__Task description__:
Go to the line that contains "left hip: (16, 127)" and transcribe from there to the end of the entries, that line and the last one included.

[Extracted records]
·····
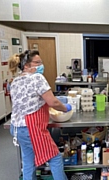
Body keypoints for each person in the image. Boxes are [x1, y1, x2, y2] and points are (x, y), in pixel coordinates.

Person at [8, 50, 71, 180]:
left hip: (16, 127)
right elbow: (52, 101)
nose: (41, 66)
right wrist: (65, 108)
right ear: (26, 65)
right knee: (55, 157)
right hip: (31, 128)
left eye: (41, 63)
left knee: (28, 159)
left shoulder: (14, 81)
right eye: (37, 63)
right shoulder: (37, 78)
·····
__Output of the task__:
left hip: (16, 127)
right elbow: (52, 101)
nose: (41, 66)
right wrist: (65, 108)
right ear: (26, 65)
right knee: (55, 157)
right hip: (31, 128)
left eye: (41, 63)
left knee: (28, 159)
left shoulder: (14, 81)
right eye: (37, 63)
right shoulder: (37, 78)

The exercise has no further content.